▶ _THE PROBLEM_
The expected output is a copy of every line in the records with the string "parameter".

▶ _DATA FOR THIS TASK_
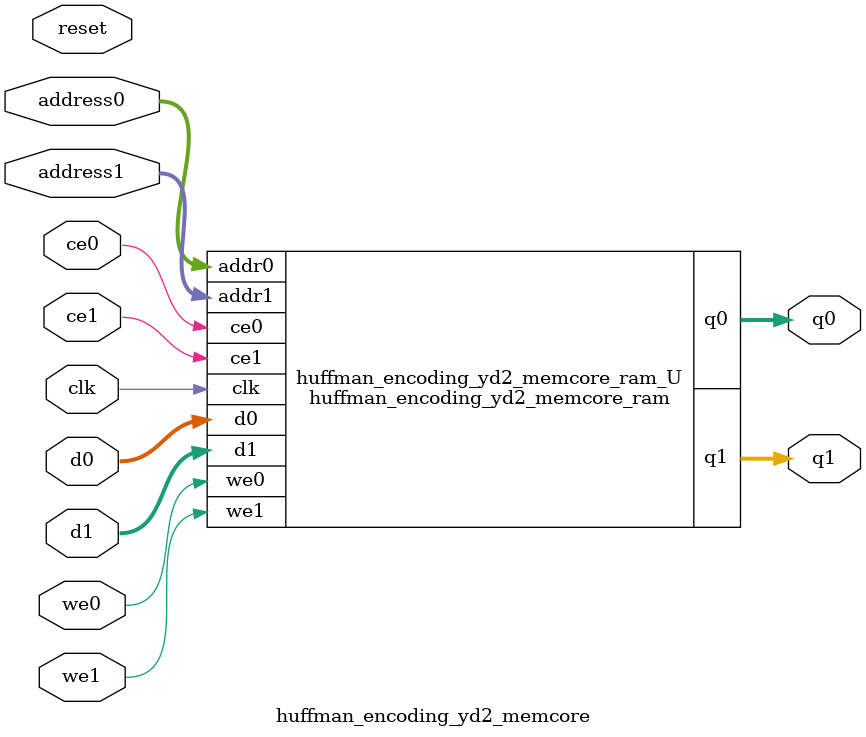
<source format=v>
`timescale 1 ns / 1 ps
module huffman_encoding_yd2_memcore_ram (addr0, ce0, d0, we0, q0, addr1, ce1, d1, we1, q1,  clk);

parameter DWIDTH = 5;
parameter AWIDTH = 9;
parameter MEM_SIZE = 512;

input[AWIDTH-1:0] addr0;
input ce0;
input[DWIDTH-1:0] d0;
input we0;
output reg[DWIDTH-1:0] q0;
input[AWIDTH-1:0] addr1;
input ce1;
input[DWIDTH-1:0] d1;
input we1;
output reg[DWIDTH-1:0] q1;
input clk;

(* ram_style = "block" *)reg [DWIDTH-1:0] ram[0:MEM_SIZE-1];




always @(posedge clk)  
begin 
    if (ce0) begin
        if (we0) 
            ram[addr0] <= d0; 
        q0 <= ram[addr0];
    end
end


always @(posedge clk)  
begin 
    if (ce1) begin
        if (we1) 
            ram[addr1] <= d1; 
        q1 <= ram[addr1];
    end
end


endmodule

`timescale 1 ns / 1 ps
module huffman_encoding_yd2_memcore(
    reset,
    clk,
    address0,
    ce0,
    we0,
    d0,
    q0,
    address1,
    ce1,
    we1,
    d1,
    q1);

parameter DataWidth = 32'd5;
parameter AddressRange = 32'd512;
parameter AddressWidth = 32'd9;
input reset;
input clk;
input[AddressWidth - 1:0] address0;
input ce0;
input we0;
input[DataWidth - 1:0] d0;
output[DataWidth - 1:0] q0;
input[AddressWidth - 1:0] address1;
input ce1;
input we1;
input[DataWidth - 1:0] d1;
output[DataWidth - 1:0] q1;



huffman_encoding_yd2_memcore_ram huffman_encoding_yd2_memcore_ram_U(
    .clk( clk ),
    .addr0( address0 ),
    .ce0( ce0 ),
    .we0( we0 ),
    .d0( d0 ),
    .q0( q0 ),
    .addr1( address1 ),
    .ce1( ce1 ),
    .we1( we1 ),
    .d1( d1 ),
    .q1( q1 ));

endmodule


</source>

▶ _SOLUTION TO THIS EXERCISE_
parameter DWIDTH = 5;
parameter AWIDTH = 9;
parameter MEM_SIZE = 512;
parameter DataWidth = 32'd5;
parameter AddressRange = 32'd512;
parameter AddressWidth = 32'd9;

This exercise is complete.